Documenting a life and death

October 8, 2017

A new documentary on Qandeel Baloch reminds us how misogyny is legitimised, strengthened and made consequence-free

Documenting a life and death

Qandeel makes for difficult viewing. The documentary is 24 minutes long. It took me 53 minutes to watch it.

I had to keep pausing.

Unlike Qandeel, I couldn’t hold her gaze into the camera lens, knowing what I know now. That a girl took control of her sexual agency, that she made videos and posted them online, that this act, so commonplace in the smartphone and social media age, was so offensive that she had to be killed for it. She was as old as I am now.

Shrouded by my class privilege, armed with my feminist pride and the safety and convenience that both offer me, I am still not brave enough to listen to Qandeel’s story in one go.

Perhaps that is the purpose of the filmmakers. Like the titular character herself, the documentary does not let you look away, daring you to be as gutsy as her.

Qandeel Baloch has mystified Pakistan, in both life and death. Overnight, she went from being a punchline to a hero for some, and a cautionary tale for others. There are many parties to the story, many different enemies to choose from, but the question of who or what killed Qandeel is as complex as who she was.

Shrouded by my class privilege, armed with my feminist pride and the safety and convenience that both offer me, I am still not brave enough to listen to Qandeel’s story in one go.

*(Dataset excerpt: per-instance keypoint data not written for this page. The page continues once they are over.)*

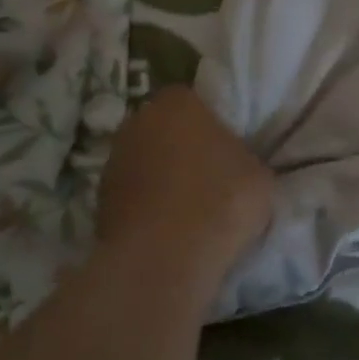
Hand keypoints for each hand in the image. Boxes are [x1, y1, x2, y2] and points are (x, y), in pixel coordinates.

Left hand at [95, 89, 274, 286]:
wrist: (165, 258)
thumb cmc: (221, 200)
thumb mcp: (259, 173)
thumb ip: (245, 158)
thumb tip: (236, 165)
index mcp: (178, 102)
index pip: (196, 101)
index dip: (213, 124)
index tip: (229, 149)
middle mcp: (138, 122)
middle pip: (166, 130)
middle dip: (184, 148)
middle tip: (212, 176)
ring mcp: (113, 162)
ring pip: (147, 163)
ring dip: (163, 179)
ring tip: (191, 208)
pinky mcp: (99, 203)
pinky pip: (135, 196)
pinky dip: (149, 207)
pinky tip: (171, 229)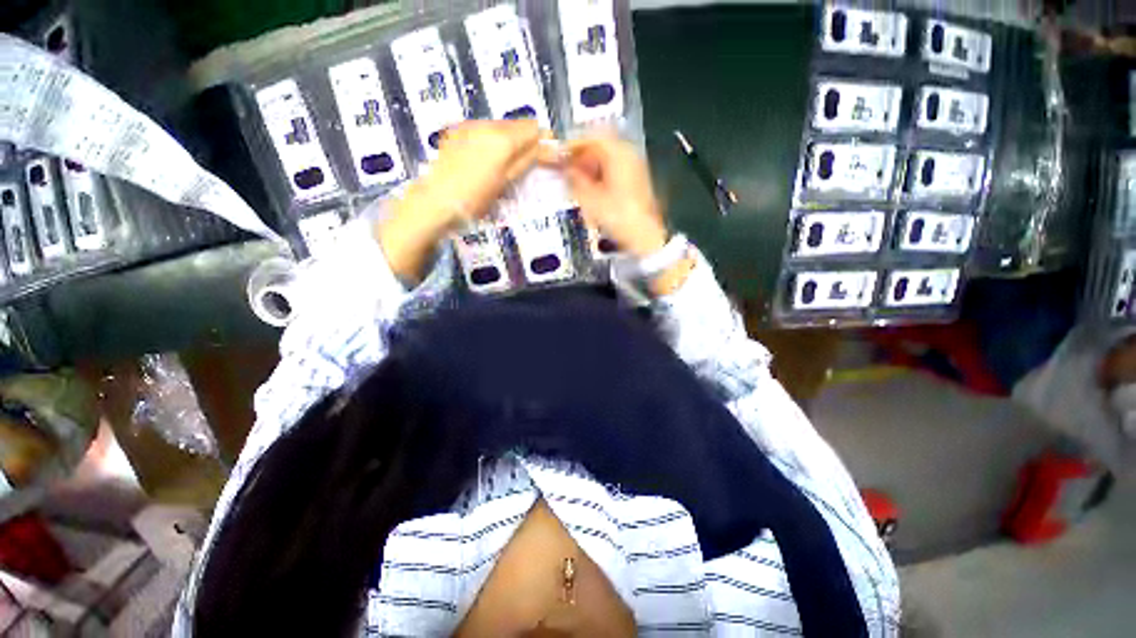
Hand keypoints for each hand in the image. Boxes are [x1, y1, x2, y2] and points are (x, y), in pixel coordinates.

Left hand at [377, 120, 543, 279]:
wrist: (436, 200)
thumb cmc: (475, 198)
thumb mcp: (506, 182)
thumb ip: (528, 160)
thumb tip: (549, 147)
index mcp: (502, 139)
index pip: (533, 128)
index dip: (542, 140)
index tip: (546, 156)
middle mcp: (487, 124)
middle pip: (517, 124)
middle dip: (525, 140)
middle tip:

The film’s framing of her life is linear; this is where Qandeel came from (small town girl, with big city girl aspirations) these were her ambitions (did not want to get married, unlike many of her ‘elite’ counterparts), this is how she was forcibly married off (before she could realise the said dreams), this is how she escaped (an abusive husband -- and built her financial independence), this was how she became a social media rock star (by being hot, pouting and showing her middle finger to anyone who criticised her for it). Pakistan was unable to handle her provocative defiance and unapologetic sexuality. She was strangled by her brother as a result.

We already know this, and Qandeel offers few, if any, new revelations. But that was never its intention. It investigates little, but it summarises well.

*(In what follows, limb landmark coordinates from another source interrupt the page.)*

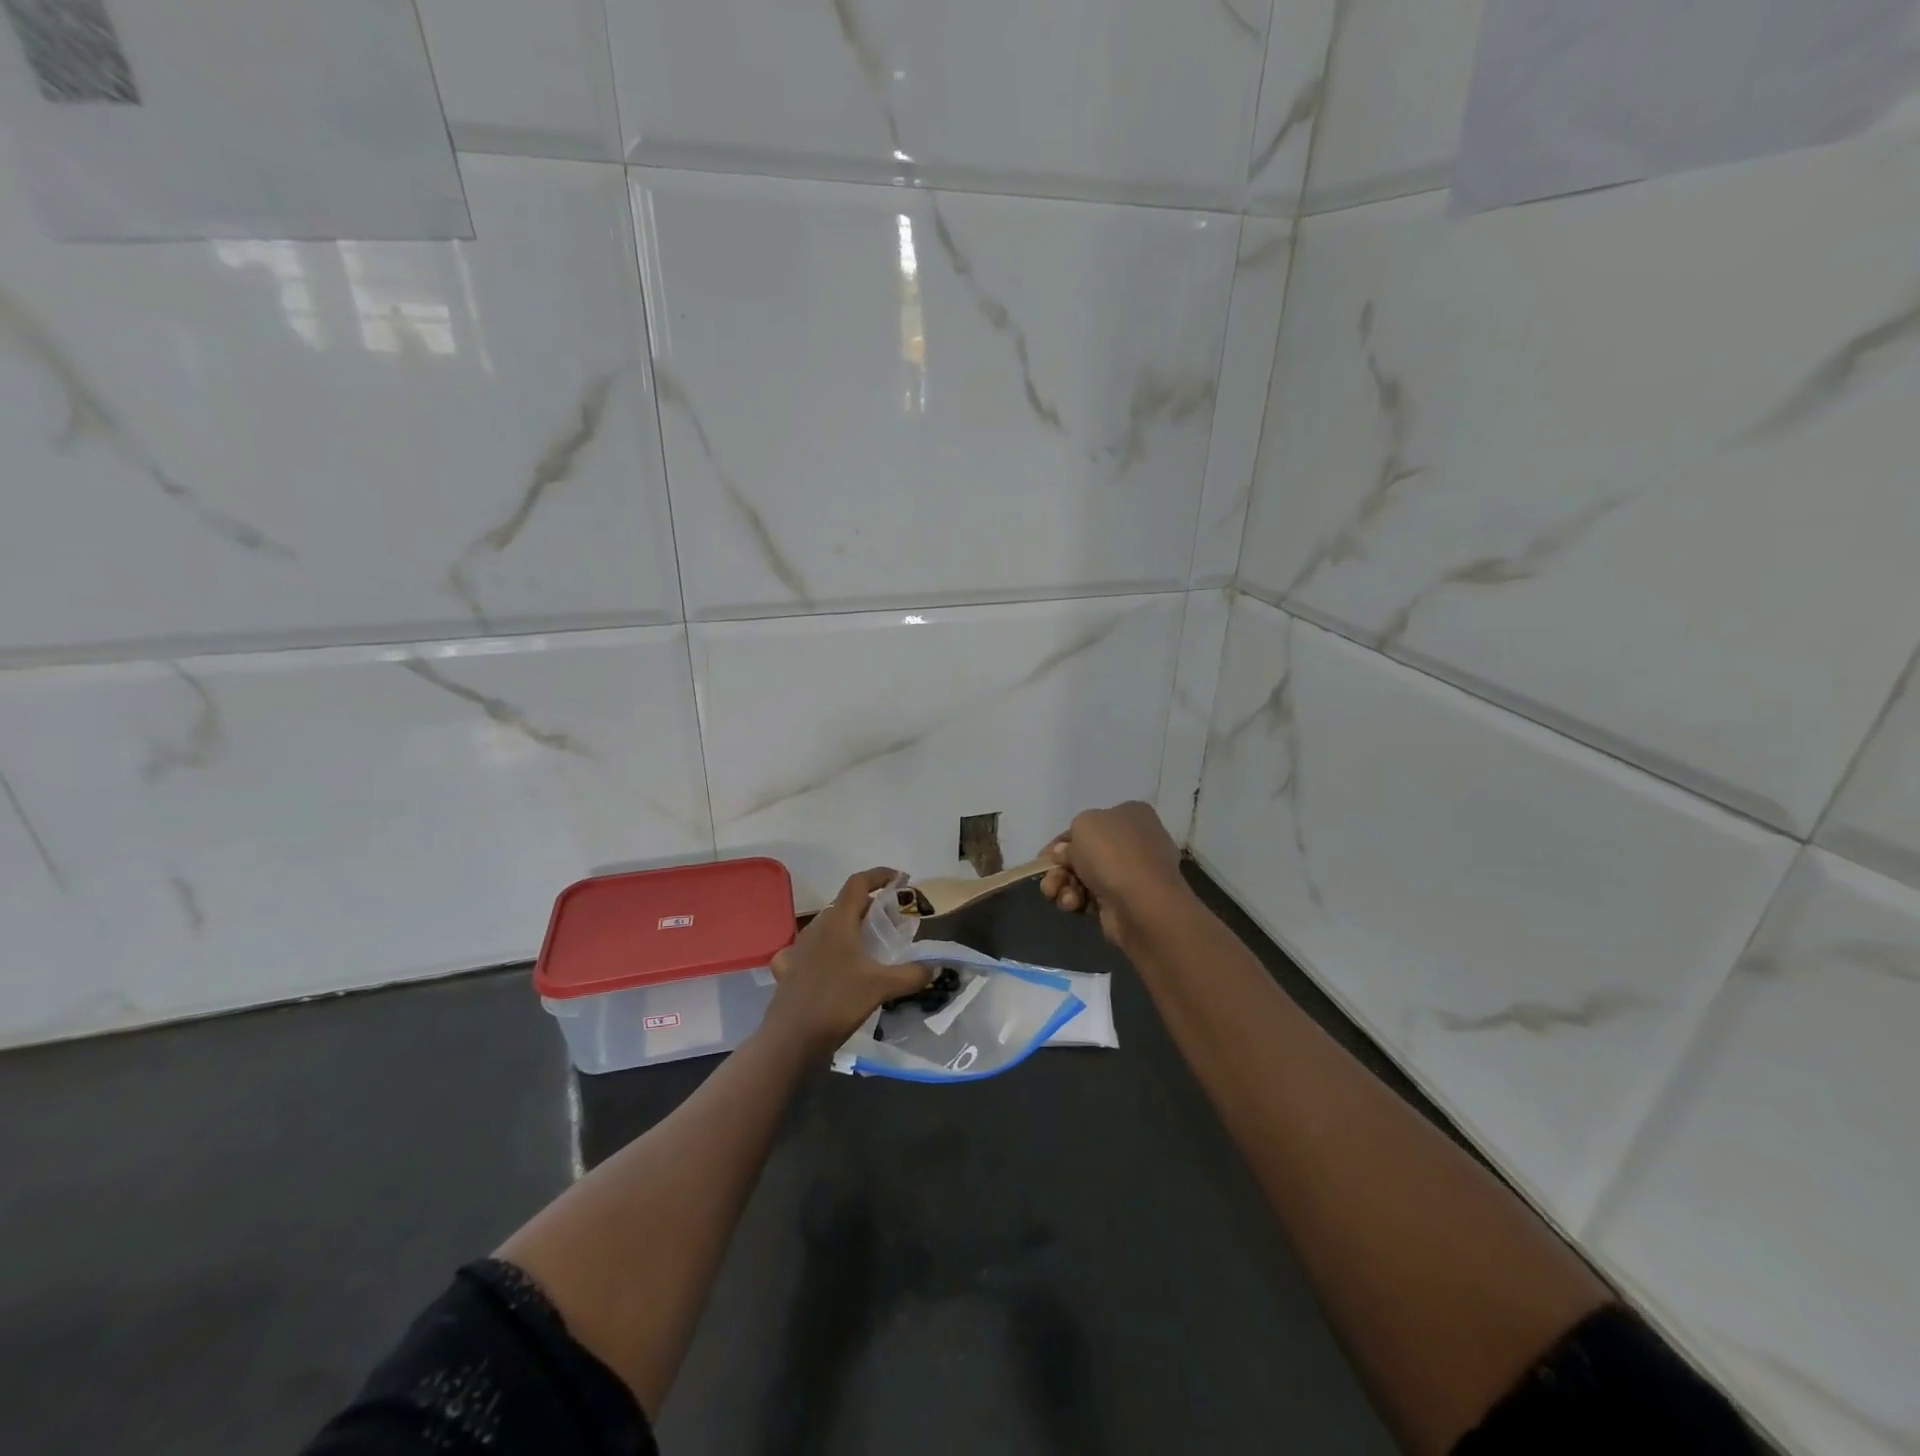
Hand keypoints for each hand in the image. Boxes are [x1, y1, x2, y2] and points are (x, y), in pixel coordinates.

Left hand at [763, 868, 931, 1051]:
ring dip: (849, 928)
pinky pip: (808, 950)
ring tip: (868, 944)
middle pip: (845, 904)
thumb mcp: (882, 987)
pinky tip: (830, 965)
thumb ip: (912, 974)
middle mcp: (816, 928)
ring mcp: (798, 948)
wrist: (791, 1039)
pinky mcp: (789, 970)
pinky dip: (824, 951)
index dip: (880, 875)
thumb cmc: (838, 1002)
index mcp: (838, 921)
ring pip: (828, 927)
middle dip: (870, 906)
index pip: (858, 883)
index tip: (900, 879)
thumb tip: (935, 967)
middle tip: (892, 921)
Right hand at [1040, 801, 1191, 945]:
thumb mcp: (1083, 826)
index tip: (1043, 857)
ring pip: (1084, 877)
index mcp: (1130, 815)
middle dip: (1059, 868)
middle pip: (1084, 853)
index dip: (1062, 840)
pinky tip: (1073, 905)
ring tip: (1056, 895)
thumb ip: (1070, 837)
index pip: (1089, 824)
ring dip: (1064, 885)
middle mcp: (1133, 841)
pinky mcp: (1124, 901)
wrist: (1142, 902)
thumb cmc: (1112, 853)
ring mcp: (1131, 873)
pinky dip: (1078, 900)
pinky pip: (1092, 897)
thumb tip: (1066, 853)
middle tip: (1047, 880)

With the simplicity of these parameters, I feared that the filmmakers had fallen into Western trap of the proscribed accounting for how and why ‘honour killings’ are so common in us Orientals. As if one out of every three women murdered in the US are not at the hands of disgruntled lovers and husbands. As if the notion of a nation’s honour being tied to a woman’s is unique only to South Asia. As if women being unsafe in their own homes, even in their own beds, is not a global problem.

But it does not. Where directors Tazeen Bari and Saad Khan must be commended is the wide space offered to Qandeel’s family to speak about her. Her father tells us how he "impatiently" waited for Qandeel’s tv shows. Her sister fondly recalls how "beautiful" Qandeel had started looking. Her mother emphasises her desire to be educated. Within the patriarchy that created the permissive environment for her murder, Qandeel’s parents and sister are proud. This brings a complexity to their interfamily dynamics, that could have easily been subsumed by the standard ‘honour killing’ framework her story has widely come to be accepted in.

Instead, Bari and Khan remind us of the media’s role in making Qandeel so killable. With its deeply irresponsible broadcast of the details of her personal life, the media relished trading in her security for ratings. By pitting her against influential clerics -- untouchable mainstream forces -- she was rendered even more powerless. Combine that with how easy it was to caricaturise her, Qandeel became the perfect target -- as convenient to kill as if she were in the next room, sedated by pills her brother had tricked her into consuming.

The media has a responsibility; Qandeel subtly prompts us. When it introduces us to Mufti Abdul Qavi, it does so through his television appearance being broadcast live to a dhaba full of men. They hear him say that women should not defy the wishes of the men in their lives. They hear him speak of a woman’s virtue being inversely proportional to how much skin she shows.

This, the filmmakers remind us, is how misogyny is legitimised, strengthened and made consequence-free.